**SUPPLIED DATA**

*-*-*

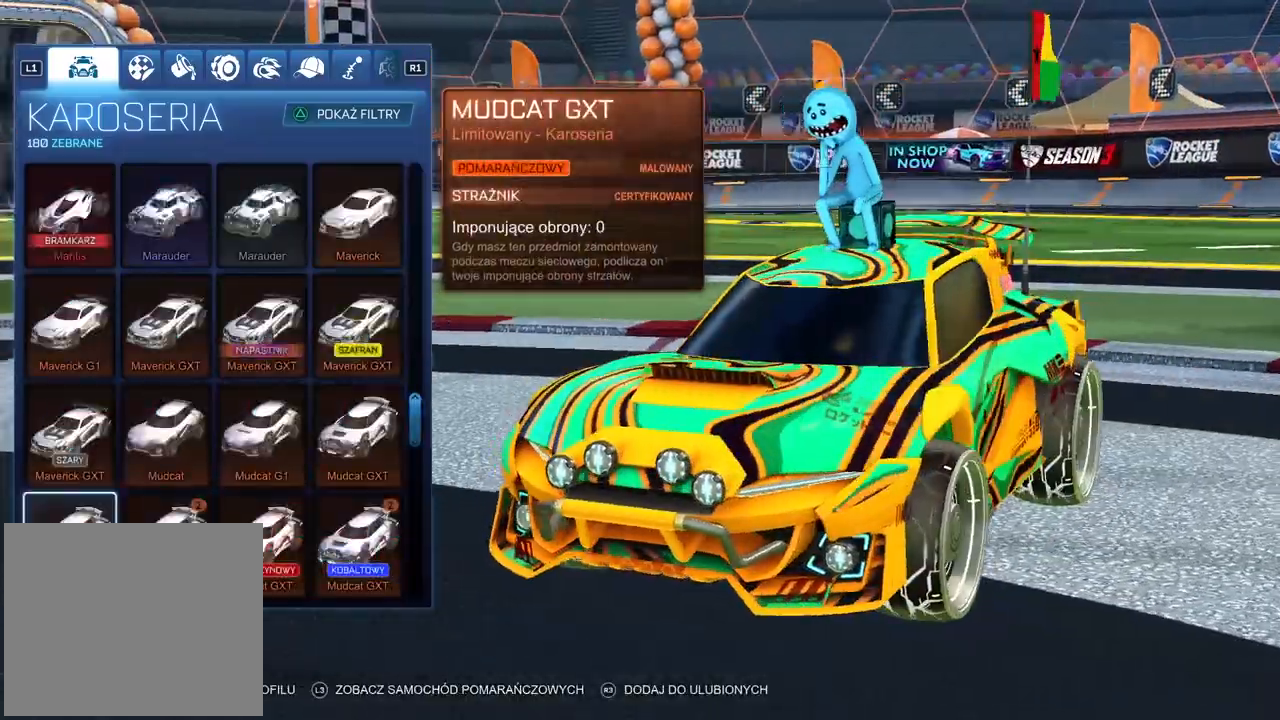
{"buttons": [], "left_stick": "center", "right_stick": "left", "events": []}
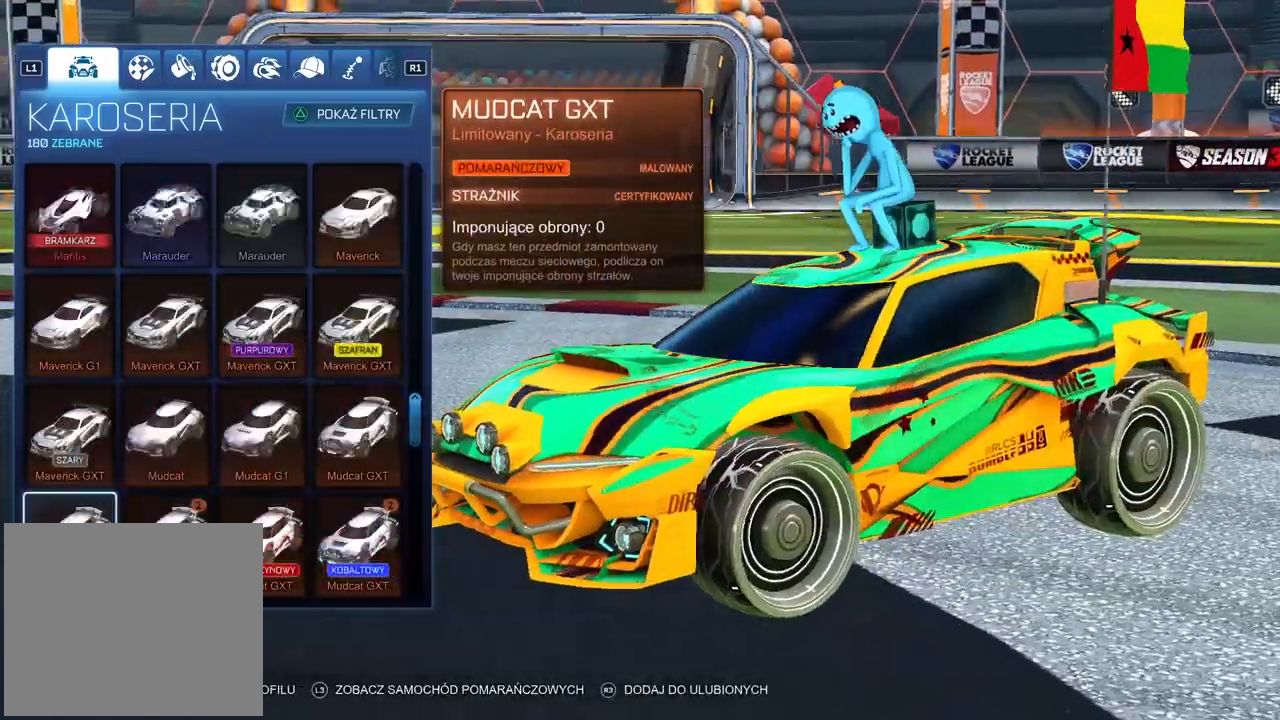
{"buttons": [], "left_stick": "center", "right_stick": "left", "events": []}
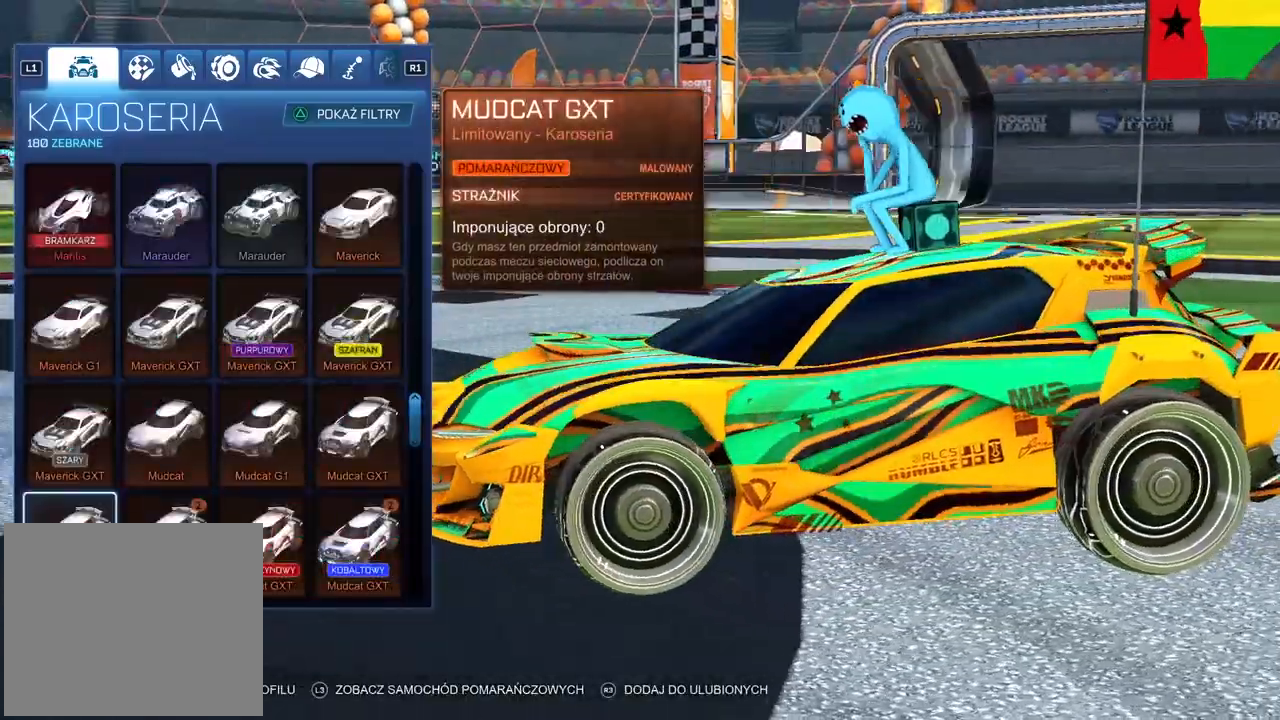
{"buttons": [], "left_stick": "center", "right_stick": "left", "events": []}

*-*-*

Write out everything in the data word for word. Omit each picture.

{"buttons": [], "left_stick": "center", "right_stick": "left", "events": []}
{"buttons": [], "left_stick": "center", "right_stick": "left", "events": []}
{"buttons": [], "left_stick": "center", "right_stick": "left", "events": []}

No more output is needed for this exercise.